_THE PROBLEM_
Please repeat each of the rows below word for word, leaving out the pictures.

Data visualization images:
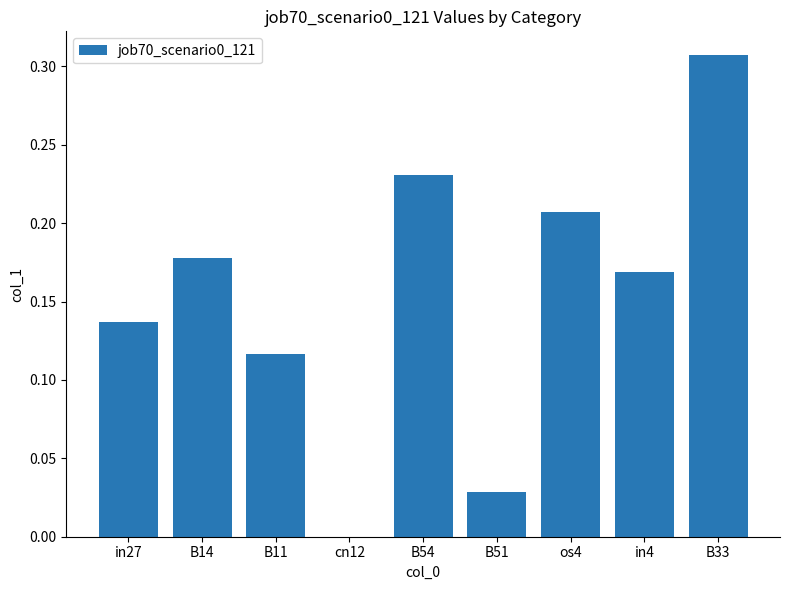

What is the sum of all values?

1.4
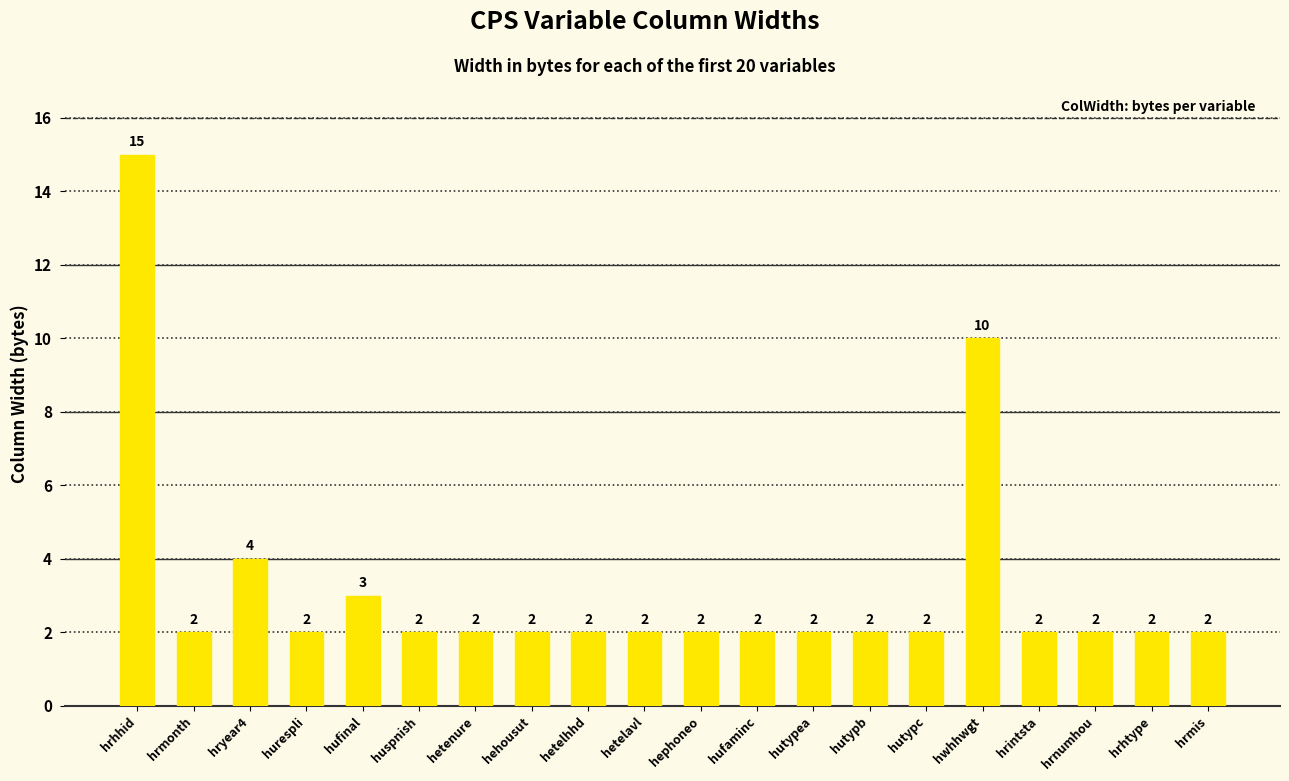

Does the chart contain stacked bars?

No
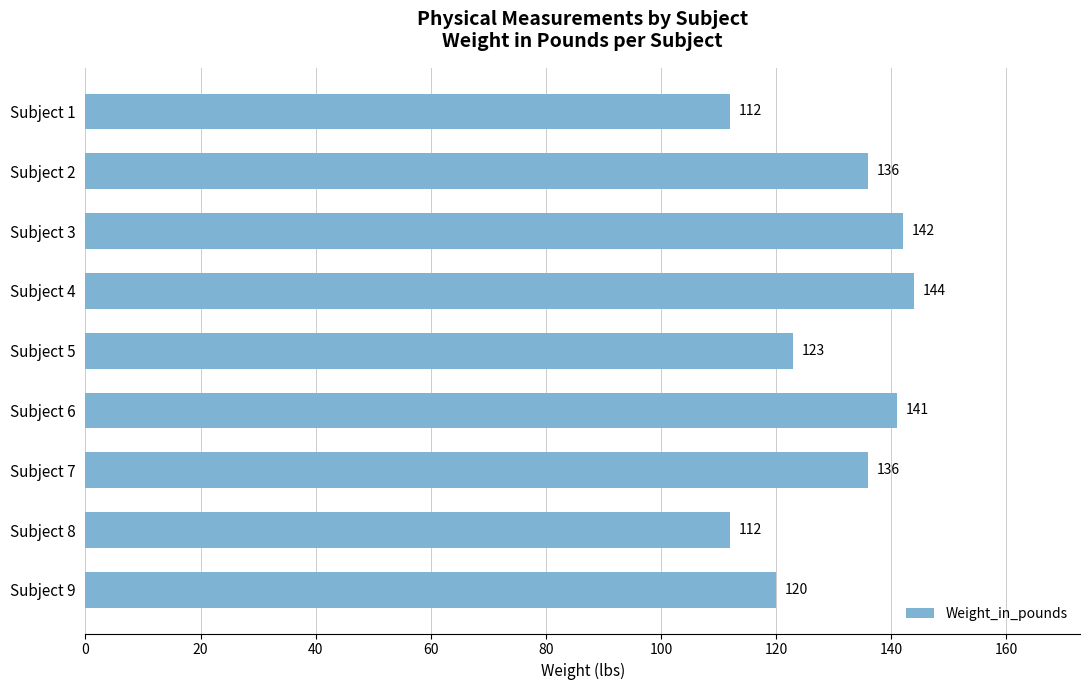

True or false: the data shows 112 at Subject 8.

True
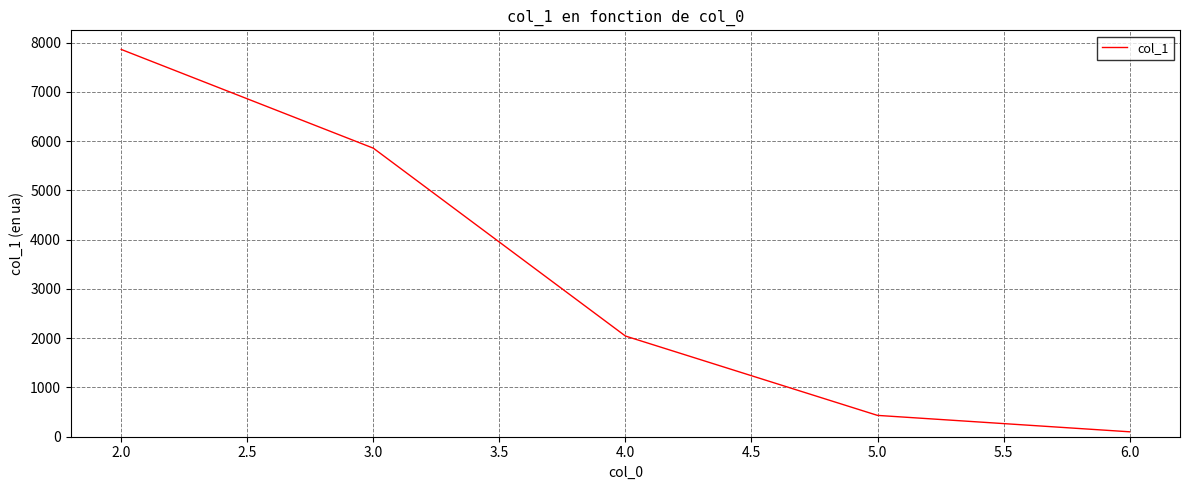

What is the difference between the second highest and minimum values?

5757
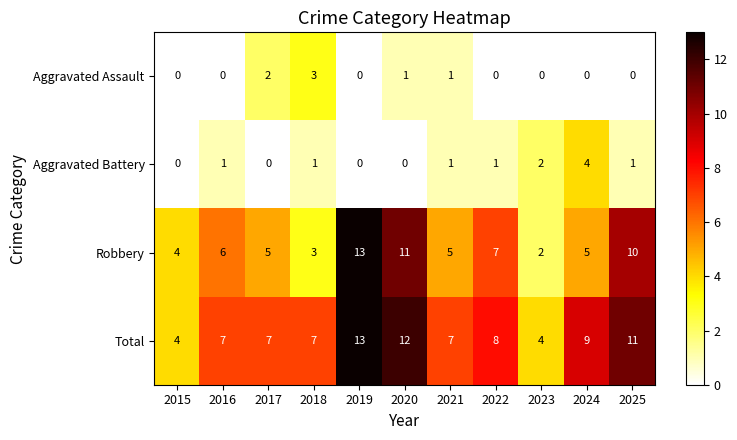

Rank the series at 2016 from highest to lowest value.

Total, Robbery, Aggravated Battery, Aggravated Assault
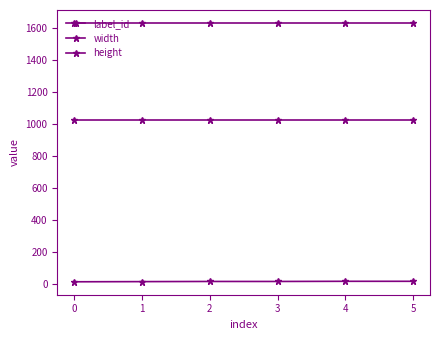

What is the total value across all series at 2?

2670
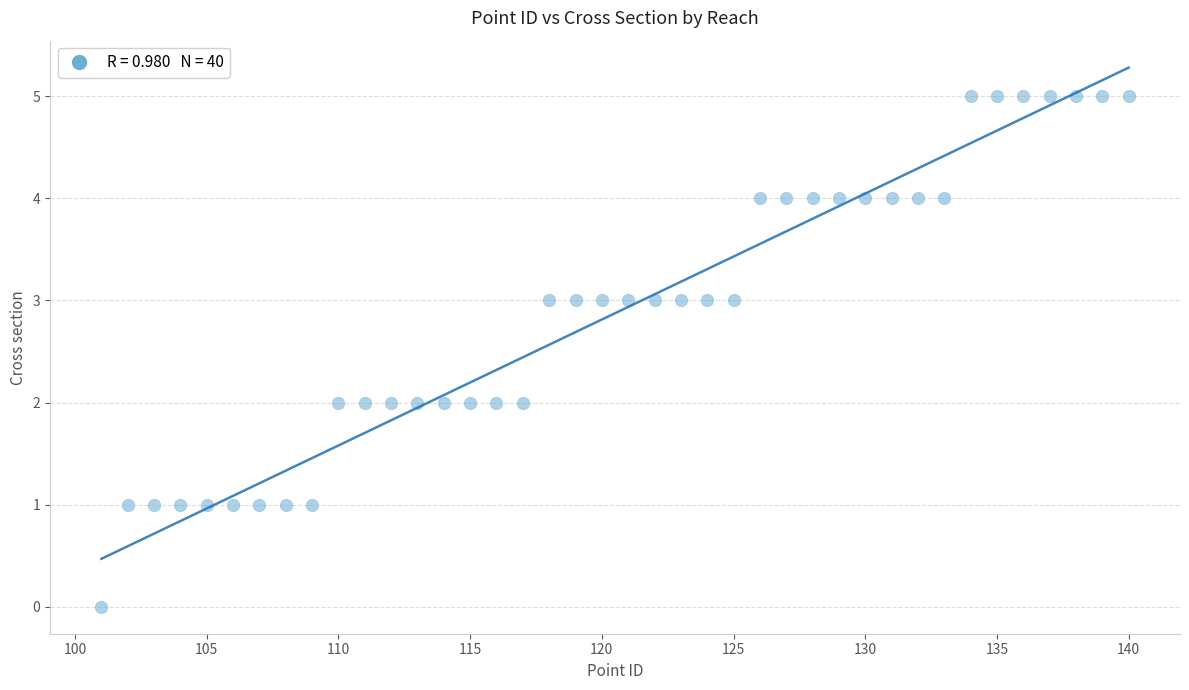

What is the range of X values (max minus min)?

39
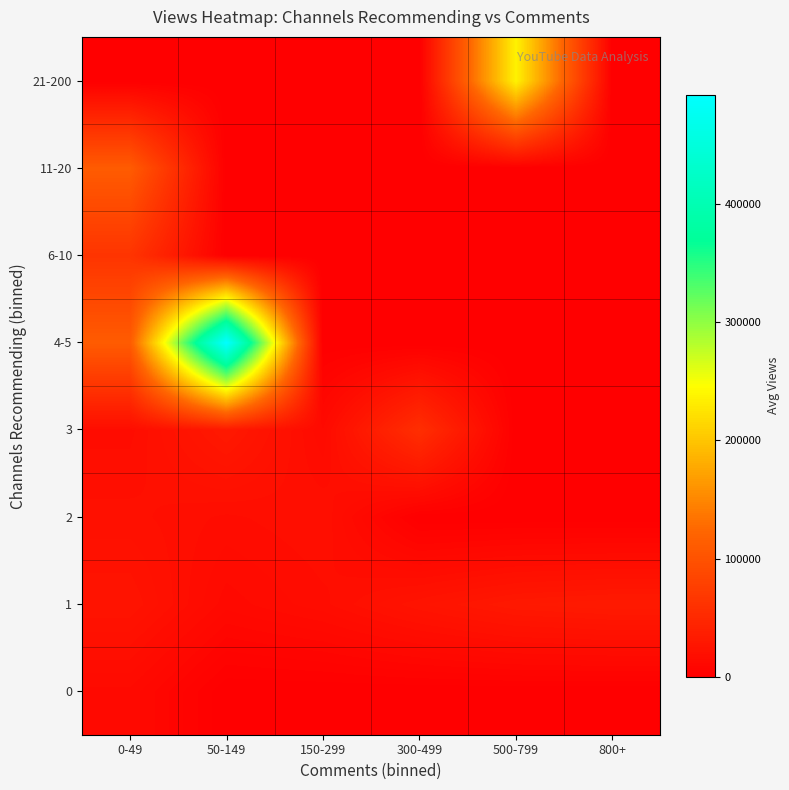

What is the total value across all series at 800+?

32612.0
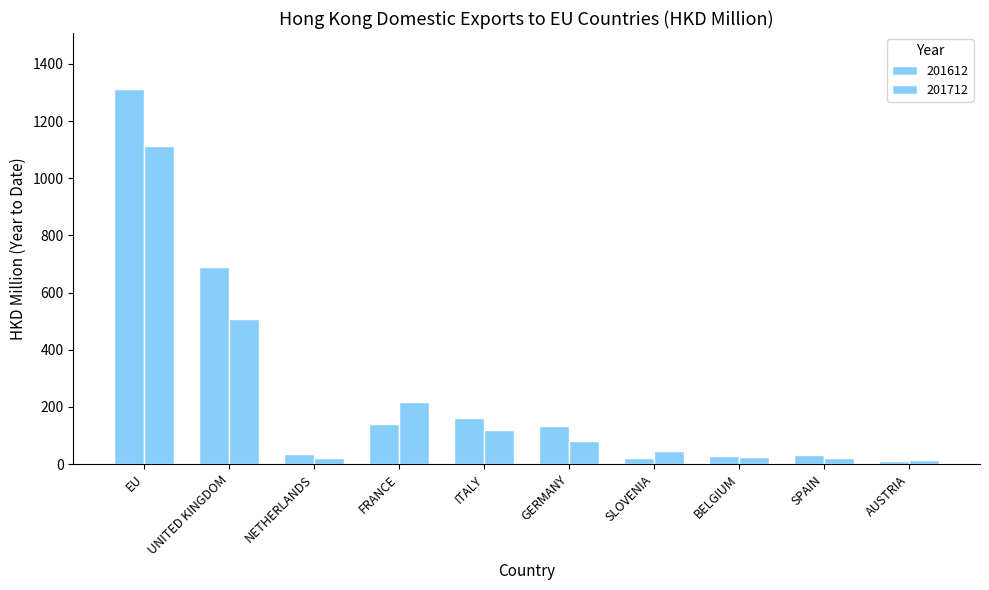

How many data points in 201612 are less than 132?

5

_ANSWER BELOW_
What is the sum of all values?

1.4

Does the chart contain stacked bars?

No

True or false: the data shows 112 at Subject 8.

True

What is the difference between the second highest and minimum values?

5757

Rank the series at 2016 from highest to lowest value.

Total, Robbery, Aggravated Battery, Aggravated Assault

What is the total value across all series at 2?

2670

What is the range of X values (max minus min)?

39

What is the total value across all series at 800+?

32612.0

How many data points in 201612 are less than 132?

5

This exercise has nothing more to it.